Ainsi, dans un arrêt du 22 mai 2002 concernant un recueil de partitions, la 4ème Chambre de la Cour d'Appel de Paris a mis en évidence que "les commentaires ajoutés, sous forme de questions simples, présentent un caractère accessoire par rapport aux extraits reproduits" pour en déduire que "les extraits de partitions musicales constituent la substance même de la prétendue œuvre seconde de telle sorte qu'elle ne peut survivre à leur retrait, qu'il n'y a donc pas incorporation des citations dans une œuvre seconde" (cette même chambre a rendu une décision allant dans le même sens le 14 juin 2000, dans l'affaire Sté Éditions littéraires et artistiques La différence c/ Moraly).
5ème condition : Le "caractère critique, polémique, pédagogique, scientifique ou d'information" de l'utilisation de la citation ________________________________________________________________________________________________________
Il y a citation si l'emprunt à l’œuvre préexistante est "justifié" par les nécessités du raisonnement de la démonstration, un besoin d'ordre didactique ou pédagogique. De même que l'analyse, également prévue au 3°a) de l'article L.122-5 du CPI, la citation répond à une nécessité d'ordre intellectuel.
La citation vient à l'appui d'un argumentaire, illustre une présentation, étaye une démonstration, ou une information. Elle ne se justifie que par les nécessités de la pédagogie ou de l'exposé scientifique, en tout cas les besoins de la démonstration intellectuelle.
Si, au contraire, c'est un objectif intéressé, commercial ou paracommercial qui a dicté l'emprunt par l'utilisateur des extraits qualifiés par lui de "citations", cette notion est invoquée mal à propos.

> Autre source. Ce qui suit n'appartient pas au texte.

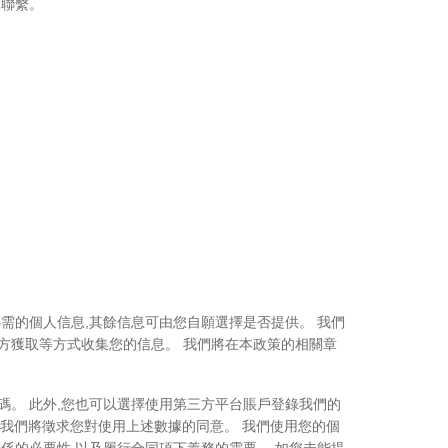
們聯繫。
需的個人信息,其餘信息可由您自願選擇是否提供。 我們
方獲取等方式收集您的信息。 我們將在本政策的相關章
密碼。 此外,您也可以選擇使用第三方平台賬戶登錄我們的
一部分,我們將徵求您對使用上述數據的同意。 我們使用您的個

=> Concernant les extraits "audio", il convient de ne pas confondre extraits/reproduction partielle avec citation véritable. Tel est le cas du sampling, qui consiste à échantillonner des extraits musicaux pour créer des œuvres dérivées, des sonneries de portable ou encore les extraits musicaux sur les plateformes musicales ou vidéo sur Internet afin que le public teste avant achat. Ces reproductions, qui participent à un objet artistique et/ou commercial, sont soumises à autorisation, dans la mesure où elles ne se justifient pas, a priori, par un caractère critique, polémique, pédagogique, scientifique ou d'information.